= Problem to solve =
Set down the records word for word, everything from the line containing "4509, 4457, 4451" down to the line containing "Which category has the lowest", with both of those lines included.
── Input data ──
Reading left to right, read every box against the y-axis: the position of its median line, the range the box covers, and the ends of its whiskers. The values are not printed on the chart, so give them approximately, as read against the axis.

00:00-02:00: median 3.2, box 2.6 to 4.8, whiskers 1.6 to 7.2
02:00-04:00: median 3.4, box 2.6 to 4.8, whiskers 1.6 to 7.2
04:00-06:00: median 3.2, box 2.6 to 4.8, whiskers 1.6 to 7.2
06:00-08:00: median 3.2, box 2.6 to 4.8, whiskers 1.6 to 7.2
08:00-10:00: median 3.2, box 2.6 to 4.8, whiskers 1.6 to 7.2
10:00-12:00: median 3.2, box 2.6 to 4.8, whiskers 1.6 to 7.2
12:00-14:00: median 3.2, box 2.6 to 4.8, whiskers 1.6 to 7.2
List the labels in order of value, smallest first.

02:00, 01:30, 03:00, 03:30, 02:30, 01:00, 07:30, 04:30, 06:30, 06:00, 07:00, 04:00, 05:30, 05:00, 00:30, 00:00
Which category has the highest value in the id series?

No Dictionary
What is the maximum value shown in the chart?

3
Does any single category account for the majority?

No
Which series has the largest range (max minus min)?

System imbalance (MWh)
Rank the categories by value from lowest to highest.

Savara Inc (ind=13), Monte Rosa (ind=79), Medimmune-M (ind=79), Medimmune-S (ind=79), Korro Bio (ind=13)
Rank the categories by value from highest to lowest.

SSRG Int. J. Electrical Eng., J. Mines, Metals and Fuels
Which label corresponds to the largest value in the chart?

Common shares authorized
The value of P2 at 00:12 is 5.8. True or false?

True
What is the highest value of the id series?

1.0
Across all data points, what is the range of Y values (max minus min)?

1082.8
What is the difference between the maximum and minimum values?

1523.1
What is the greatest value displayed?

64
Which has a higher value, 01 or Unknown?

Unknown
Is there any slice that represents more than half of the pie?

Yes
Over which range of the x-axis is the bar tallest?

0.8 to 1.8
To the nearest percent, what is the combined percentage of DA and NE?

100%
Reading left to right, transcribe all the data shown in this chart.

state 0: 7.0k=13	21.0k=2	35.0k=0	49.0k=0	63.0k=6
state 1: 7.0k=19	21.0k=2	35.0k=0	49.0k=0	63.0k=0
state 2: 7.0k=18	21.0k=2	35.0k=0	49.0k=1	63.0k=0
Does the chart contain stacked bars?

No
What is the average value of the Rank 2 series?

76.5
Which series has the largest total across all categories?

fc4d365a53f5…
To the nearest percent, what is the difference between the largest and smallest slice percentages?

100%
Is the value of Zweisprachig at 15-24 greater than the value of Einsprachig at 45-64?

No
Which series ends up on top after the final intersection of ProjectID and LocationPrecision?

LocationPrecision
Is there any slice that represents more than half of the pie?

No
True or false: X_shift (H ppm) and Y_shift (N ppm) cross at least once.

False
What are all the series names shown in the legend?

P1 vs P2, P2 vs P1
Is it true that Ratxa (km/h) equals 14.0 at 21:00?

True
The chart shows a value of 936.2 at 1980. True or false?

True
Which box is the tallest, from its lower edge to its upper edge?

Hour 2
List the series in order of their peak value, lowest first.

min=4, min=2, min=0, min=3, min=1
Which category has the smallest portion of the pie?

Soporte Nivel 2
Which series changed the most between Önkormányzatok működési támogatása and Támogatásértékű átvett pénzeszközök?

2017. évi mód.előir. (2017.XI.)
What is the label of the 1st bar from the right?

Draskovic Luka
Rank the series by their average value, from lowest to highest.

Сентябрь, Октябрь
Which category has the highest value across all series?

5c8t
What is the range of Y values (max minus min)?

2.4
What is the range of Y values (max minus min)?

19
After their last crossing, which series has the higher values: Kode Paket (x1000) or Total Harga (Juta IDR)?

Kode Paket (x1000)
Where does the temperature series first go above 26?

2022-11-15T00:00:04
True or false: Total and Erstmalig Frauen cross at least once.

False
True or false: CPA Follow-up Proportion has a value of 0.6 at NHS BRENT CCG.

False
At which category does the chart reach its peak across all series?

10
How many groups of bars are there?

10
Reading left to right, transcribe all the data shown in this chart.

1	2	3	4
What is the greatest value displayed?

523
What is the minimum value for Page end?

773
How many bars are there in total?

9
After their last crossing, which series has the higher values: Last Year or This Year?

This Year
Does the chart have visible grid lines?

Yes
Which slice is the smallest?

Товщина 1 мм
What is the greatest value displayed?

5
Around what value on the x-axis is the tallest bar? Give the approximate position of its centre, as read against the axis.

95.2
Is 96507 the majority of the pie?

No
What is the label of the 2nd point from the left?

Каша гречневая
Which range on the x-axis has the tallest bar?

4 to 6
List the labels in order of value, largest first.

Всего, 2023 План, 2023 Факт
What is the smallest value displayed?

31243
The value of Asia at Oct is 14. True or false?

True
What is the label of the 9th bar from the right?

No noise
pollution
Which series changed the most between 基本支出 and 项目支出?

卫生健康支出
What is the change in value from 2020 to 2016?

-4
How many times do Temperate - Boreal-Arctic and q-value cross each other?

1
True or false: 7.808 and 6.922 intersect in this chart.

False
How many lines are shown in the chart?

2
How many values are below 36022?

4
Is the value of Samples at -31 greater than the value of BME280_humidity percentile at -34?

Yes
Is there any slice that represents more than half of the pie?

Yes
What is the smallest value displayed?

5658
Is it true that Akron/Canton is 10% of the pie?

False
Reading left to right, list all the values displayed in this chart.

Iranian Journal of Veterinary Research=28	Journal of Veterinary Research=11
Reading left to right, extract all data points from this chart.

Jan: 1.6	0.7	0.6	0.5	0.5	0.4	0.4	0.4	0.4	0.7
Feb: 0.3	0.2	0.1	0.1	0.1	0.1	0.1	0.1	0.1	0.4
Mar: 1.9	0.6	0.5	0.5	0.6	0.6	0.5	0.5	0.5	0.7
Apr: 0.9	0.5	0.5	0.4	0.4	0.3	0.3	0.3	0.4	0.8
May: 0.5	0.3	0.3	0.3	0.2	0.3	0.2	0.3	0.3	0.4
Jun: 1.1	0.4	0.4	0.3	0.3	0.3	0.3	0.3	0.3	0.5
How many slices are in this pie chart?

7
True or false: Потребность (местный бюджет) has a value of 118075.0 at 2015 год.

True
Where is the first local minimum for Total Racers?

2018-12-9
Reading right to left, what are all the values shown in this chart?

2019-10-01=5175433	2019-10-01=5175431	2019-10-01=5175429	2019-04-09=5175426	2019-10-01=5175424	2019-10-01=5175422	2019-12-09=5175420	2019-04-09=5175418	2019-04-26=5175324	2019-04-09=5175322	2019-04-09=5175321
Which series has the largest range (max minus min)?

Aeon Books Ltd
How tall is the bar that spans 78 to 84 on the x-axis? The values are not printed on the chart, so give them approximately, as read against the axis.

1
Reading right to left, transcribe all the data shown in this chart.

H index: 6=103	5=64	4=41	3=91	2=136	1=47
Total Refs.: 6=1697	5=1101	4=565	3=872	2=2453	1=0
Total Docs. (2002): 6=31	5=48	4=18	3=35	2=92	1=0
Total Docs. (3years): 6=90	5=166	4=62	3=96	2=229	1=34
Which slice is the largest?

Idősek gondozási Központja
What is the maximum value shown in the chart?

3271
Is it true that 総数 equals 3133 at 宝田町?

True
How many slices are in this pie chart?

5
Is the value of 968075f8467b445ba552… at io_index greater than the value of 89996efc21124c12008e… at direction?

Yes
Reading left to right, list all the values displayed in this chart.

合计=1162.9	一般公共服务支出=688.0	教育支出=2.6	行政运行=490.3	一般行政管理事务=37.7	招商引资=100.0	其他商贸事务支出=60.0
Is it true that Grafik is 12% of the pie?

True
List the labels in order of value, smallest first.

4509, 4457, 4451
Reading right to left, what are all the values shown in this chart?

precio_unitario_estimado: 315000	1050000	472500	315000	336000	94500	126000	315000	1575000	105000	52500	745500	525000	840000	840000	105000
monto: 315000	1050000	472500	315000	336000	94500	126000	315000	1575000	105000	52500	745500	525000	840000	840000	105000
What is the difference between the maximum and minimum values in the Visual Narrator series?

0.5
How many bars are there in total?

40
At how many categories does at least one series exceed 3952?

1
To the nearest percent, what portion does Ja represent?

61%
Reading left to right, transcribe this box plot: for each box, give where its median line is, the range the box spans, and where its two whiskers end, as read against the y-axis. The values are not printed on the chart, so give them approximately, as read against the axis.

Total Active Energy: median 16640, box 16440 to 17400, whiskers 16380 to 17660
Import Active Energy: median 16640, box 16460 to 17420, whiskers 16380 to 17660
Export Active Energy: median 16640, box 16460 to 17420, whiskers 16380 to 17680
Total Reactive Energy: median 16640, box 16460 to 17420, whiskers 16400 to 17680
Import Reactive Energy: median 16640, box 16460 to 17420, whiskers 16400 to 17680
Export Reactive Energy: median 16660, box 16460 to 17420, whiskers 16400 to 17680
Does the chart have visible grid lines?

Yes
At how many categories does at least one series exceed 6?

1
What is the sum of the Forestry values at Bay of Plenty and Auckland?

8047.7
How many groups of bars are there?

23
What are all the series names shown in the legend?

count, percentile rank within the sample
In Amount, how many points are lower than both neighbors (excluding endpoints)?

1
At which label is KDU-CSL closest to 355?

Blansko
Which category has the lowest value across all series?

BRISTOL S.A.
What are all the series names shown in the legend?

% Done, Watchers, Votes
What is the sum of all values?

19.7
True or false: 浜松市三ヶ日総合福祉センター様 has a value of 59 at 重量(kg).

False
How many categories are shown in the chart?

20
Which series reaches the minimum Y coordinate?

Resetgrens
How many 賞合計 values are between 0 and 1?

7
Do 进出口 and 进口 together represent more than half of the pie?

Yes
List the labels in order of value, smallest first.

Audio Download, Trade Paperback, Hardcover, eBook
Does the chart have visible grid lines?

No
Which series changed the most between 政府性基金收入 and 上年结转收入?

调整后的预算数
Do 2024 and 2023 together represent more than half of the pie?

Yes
───
= Reply =
4509, 4457, 4451
Reading right to left, what are all the values shown in this chart?

precio_unitario_estimado: 315000	1050000	472500	315000	336000	94500	126000	315000	1575000	105000	52500	745500	525000	840000	840000	105000
monto: 315000	1050000	472500	315000	336000	94500	126000	315000	1575000	105000	52500	745500	525000	840000	840000	105000
What is the difference between the maximum and minimum values in the Visual Narrator series?

0.5
How many bars are there in total?

40
At how many categories does at least one series exceed 3952?

1
To the nearest percent, what portion does Ja represent?

61%
Reading left to right, transcribe this box plot: for each box, give where its median line is, the range the box spans, and where its two whiskers end, as read against the y-axis. The values are not printed on the chart, so give them approximately, as read against the axis.

Total Active Energy: median 16640, box 16440 to 17400, whiskers 16380 to 17660
Import Active Energy: median 16640, box 16460 to 17420, whiskers 16380 to 17660
Export Active Energy: median 16640, box 16460 to 17420, whiskers 16380 to 17680
Total Reactive Energy: median 16640, box 16460 to 17420, whiskers 16400 to 17680
Import Reactive Energy: median 16640, box 16460 to 17420, whiskers 16400 to 17680
Export Reactive Energy: median 16660, box 16460 to 17420, whiskers 16400 to 17680
Does the chart have visible grid lines?

Yes
At how many categories does at least one series exceed 6?

1
What is the sum of the Forestry values at Bay of Plenty and Auckland?

8047.7
How many groups of bars are there?

23
What are all the series names shown in the legend?

count, percentile rank within the sample
In Amount, how many points are lower than both neighbors (excluding endpoints)?

1
At which label is KDU-CSL closest to 355?

Blansko
Which category has the lowest value across all series?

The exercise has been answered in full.